Task brief: Your output must be the lines below from the line containing "Sexualidade Humana" to the line containing "Chính sách bảo mật", both lines included, reproduced exactly and without pictures.

Data for processing:
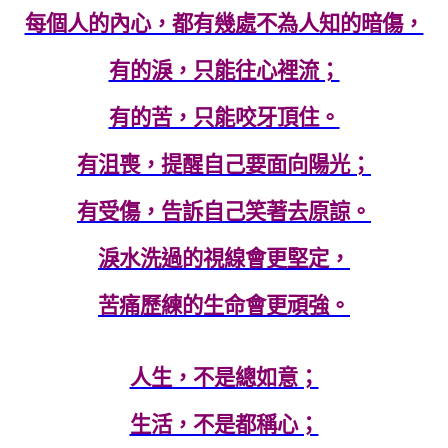
每個人的內心，都有幾處不為人知的暗傷，
有的淚，只能往心裡流；
有的苦，只能咬牙頂住。
有沮喪，提醒自己要面向陽光；
有受傷，告訴自己笑著去原諒。
淚水洗過的視線會更堅定，
苦痛歷練的生命會更頑強。
人生，不是總如意；
生活，不是都稱心；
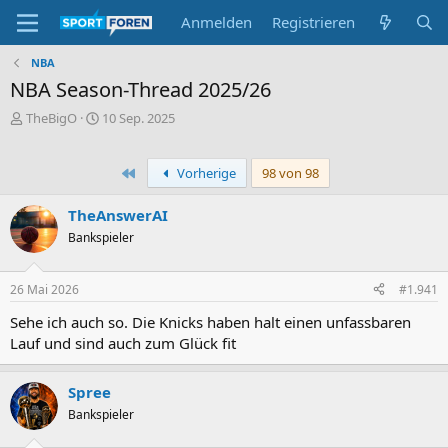
Anmelden
Registrieren
NBA
NBA Season-Thread 2025/26
E
E
TheBigO
10 Sep. 2025
r
r
s
s
t
t
Erste
Vorherige
98 von 98
e
e
l
l
TheAnswerAI
l
l
Bankspieler
e
t
r
a
m
26 Mai 2026
#1.941
Sehe ich auch so. Die Knicks haben halt einen unfassbaren
Lauf und sind auch zum Glück fit
Spree
Bankspieler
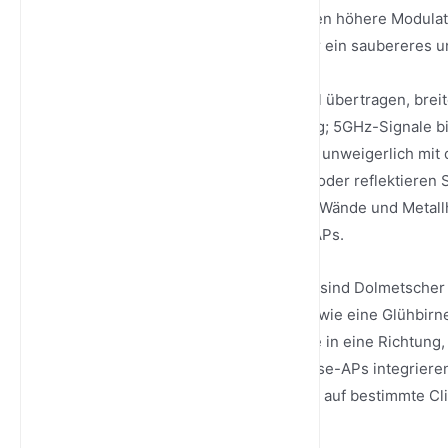
bis zu effizientem 1024-QAM packen höhere Modulat
Geschwindigkeiten, erfordern aber ein saubereres un
Ausbreitung und Dämpfung: Einmal übertragen, breit
besser für eine größere Abdeckung; 5GHz-Signale b
Signale dämpfen (schwächen) sich unweigerlich mit 
menschlichen Körper absorbieren oder reflektieren S
Installationen vermeiden tragende Wände und Metall
Signalüberlappung zwischen den APs.
Die Rolle von Antennen: Antennen sind Dolmetscher 
gleichmäßig in alle Richtungen ab, wie eine Glühbir
Richtantennen fokussieren Energie in eine Richtung
über große Entfernungen. Enterprise-APs integriere
ermöglichen, um die Signalenergie auf bestimmte Cli
verbessern.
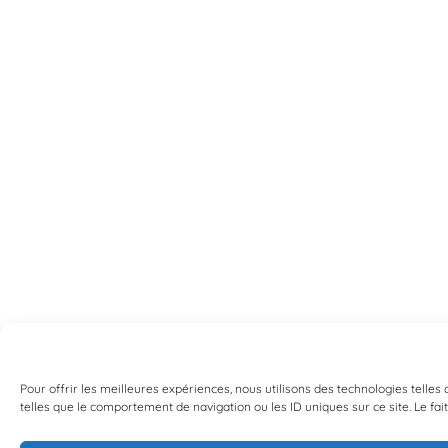
Pour offrir les meilleures expériences, nous utilisons des technologies telle
telles que le comportement de navigation ou les ID uniques sur ce site. Le fai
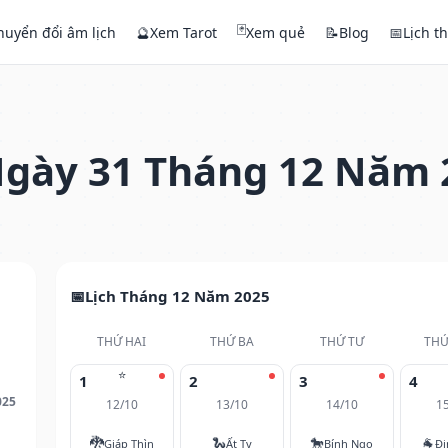
🃏
huyển đổi âm lịch
🔮
Xem Tarot
Xem quẻ
📝
Blog
📅
Lịch t
gày 31 Tháng 12 Năm 
Lịch Tháng 12 Năm 2025
THỨ HAI
THỨ BA
THỨ TƯ
THỨ
⭐
1
2
3
4
025
12/10
13/10
14/10
1
🐉
🐍
🐎
🐐
Giáp Thìn
Ất Tỵ
Bính Ngọ
Đi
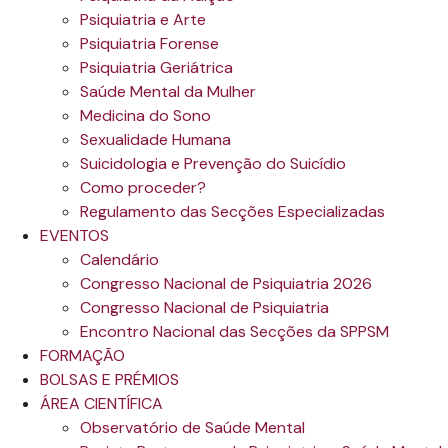
Psiquiatria e Arte
Psiquiatria Forense
Psiquiatria Geriátrica
Saúde Mental da Mulher
Medicina do Sono
Sexualidade Humana
Suicidologia e Prevenção do Suicídio
Como proceder?
Regulamento das Secções Especializadas
EVENTOS
Calendário
Congresso Nacional de Psiquiatria 2026
Congresso Nacional de Psiquiatria
Encontro Nacional das Secções da SPPSM
FORMAÇÃO
BOLSAS E PRÉMIOS
ÁREA CIENTÍFICA
Observatório de Saúde Mental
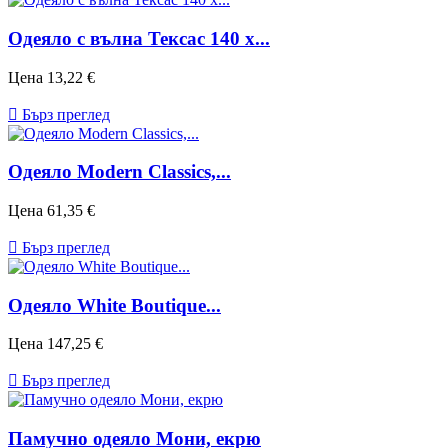
Одеяло с вълна Тексас 140 x...
Цена
13,22 €

Бърз преглед
Одеяло Modern Classics,...
Цена
61,35 €

Бърз преглед
Одеяло White Boutique...
Цена
147,25 €

Бърз преглед
Памучно одеяло Мони, екрю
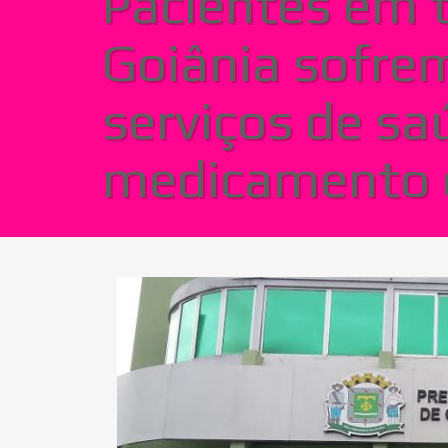
Pacientes em 
Goiânia sofre
serviços de sa
medicamento d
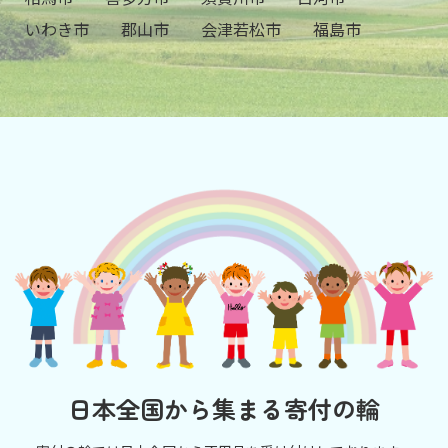
いわき市
郡山市
会津若松市
福島市
日本全国から集まる寄付の輪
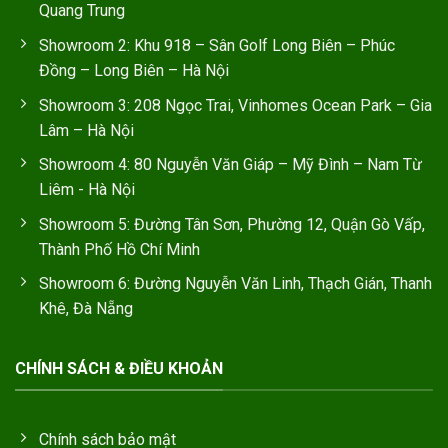
Quang Trung
Showroom 2: Khu 918 – Sân Golf Long Biên – Phúc
Đồng – Long Biên – Hà Nội
Showroom 3: 208 Ngọc Trai, Vinhomes Ocean Park – Gia
Lâm – Hà Nội
Showroom 4: 80 Nguyễn Văn Giáp – Mỹ Đình – Nam Từ
Liêm - Hà Nội
Showroom 5: Đường Tân Sơn, Phường 12, Quận Gò Vấp,
Thành Phố Hồ Chí Minh
Showroom 6: Đường Nguyễn Văn Linh, Thạch Gián, Thanh
Khê, Đà Nẵng
CHÍNH SÁCH & ĐIỀU KHOẢN
Chính sách bảo mật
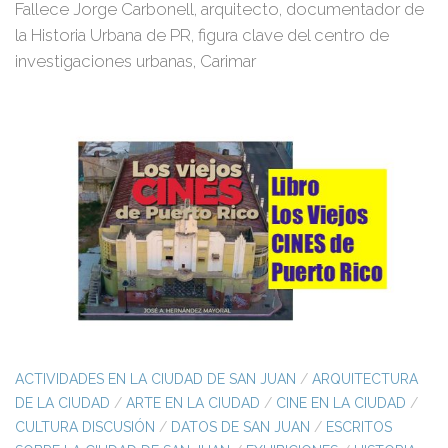
Fallece Jorge Carbonell, arquitecto, documentador de
la Historia Urbana de PR, figura clave del centro de
investigaciones urbanas, Carimar
ACTIVIDADES EN LA CIUDAD DE SAN JUAN
/
ARQUITECTURA
DE LA CIUDAD
/
ARTE EN LA CIUDAD
/
CINE EN LA CIUDAD
/
CULTURA DISCUSIÓN
/
DATOS DE SAN JUAN
/
ESCRITOS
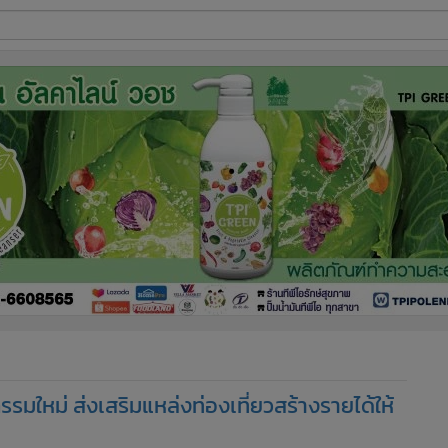
ี่ใช้
ine
้นสูง
รมใหม่ ส่งเสริมแหล่งท่องเที่ยวสร้างรายได้ให้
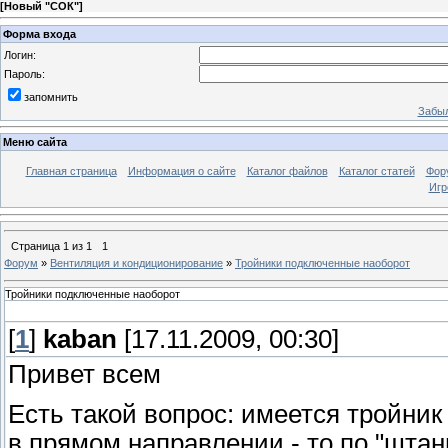
[
Новый "СОК"
]
Форма входа
Логин:
Пароль:
запомнить
Забыл
Меню сайта
Главная страница
Информация о сайте
Каталог файлов
Каталог статей
Фор
Игр
Страница
1
из
1
1
Форум
»
Вентиляция и кондиционирование
»
Тройники подключенные наоборот
Тройники подключенные наоборот
[
1
]
kaban
[17.11.2009, 00:30]
Привет всем
Есть такой вопрос: имеется тройник 
в прямом направлении - то по "штан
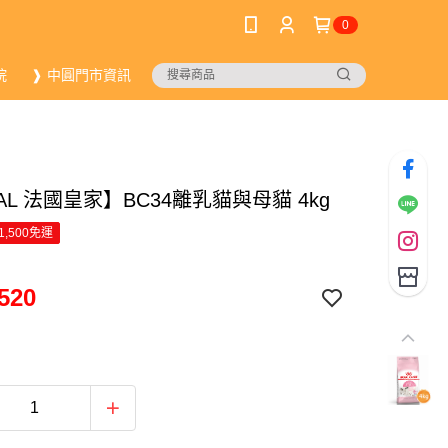
0
院
❱ 中圓門市資訊
AL 法國皇家】BC34離乳貓與母貓 4kg
1,500免運
520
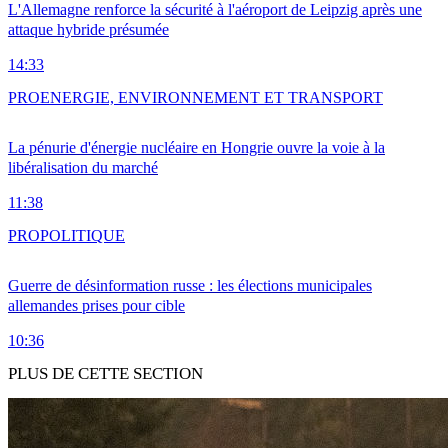
L'Allemagne renforce la sécurité à l'aéroport de Leipzig après une
attaque hybride présumée
14:33
PRO
ENERGIE, ENVIRONNEMENT ET TRANSPORT
La pénurie d'énergie nucléaire en Hongrie ouvre la voie à la
libéralisation du marché
11:38
PRO
POLITIQUE
Guerre de désinformation russe : les élections municipales
allemandes prises pour cible
10:36
PLUS DE CETTE SECTION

Solution to this exercise:
Sexualidade Humana
Suicidologia e Prevenção do Suicídio
Como proceder?
Regulamento das Secções Especializadas
EVENTOS
Calendário
Congresso Nacional de Psiquiatria 2026
Congresso Nacional de Psiquiatria
Encontro Nacional das Secções da SPPSM
FORMAÇÃO
BOLSAS E PRÉMIOS
ÁREA CIENTÍFICA
Observatório de Saúde Mental
Одеяло с вълна Тексас 140 x...
Цена
13,22 €

Бърз преглед
Одеяло Modern Classics,...
Цена
61,35 €

Бърз преглед
Одеяло White Boutique...
Цена
147,25 €

Бърз преглед
Памучно одеяло Мони, екрю
Pacientes em 
Goiânia sofre
serviços de sa
medicamento d
いわき市
郡山市
会津若松市
福島市
日本全国から集まる寄付の輪
Quang Trung
Showroom 2: Khu 918 – Sân Golf Long Biên – Phúc
Đồng – Long Biên – Hà Nội
Showroom 3: 208 Ngọc Trai, Vinhomes Ocean Park – Gia
Lâm – Hà Nội
Showroom 4: 80 Nguyễn Văn Giáp – Mỹ Đình – Nam Từ
Liêm - Hà Nội
Showroom 5: Đường Tân Sơn, Phường 12, Quận Gò Vấp,
Thành Phố Hồ Chí Minh
Showroom 6: Đường Nguyễn Văn Linh, Thạch Gián, Thanh
Khê, Đà Nẵng
CHÍNH SÁCH & ĐIỀU KHOẢN
Chính sách bảo mật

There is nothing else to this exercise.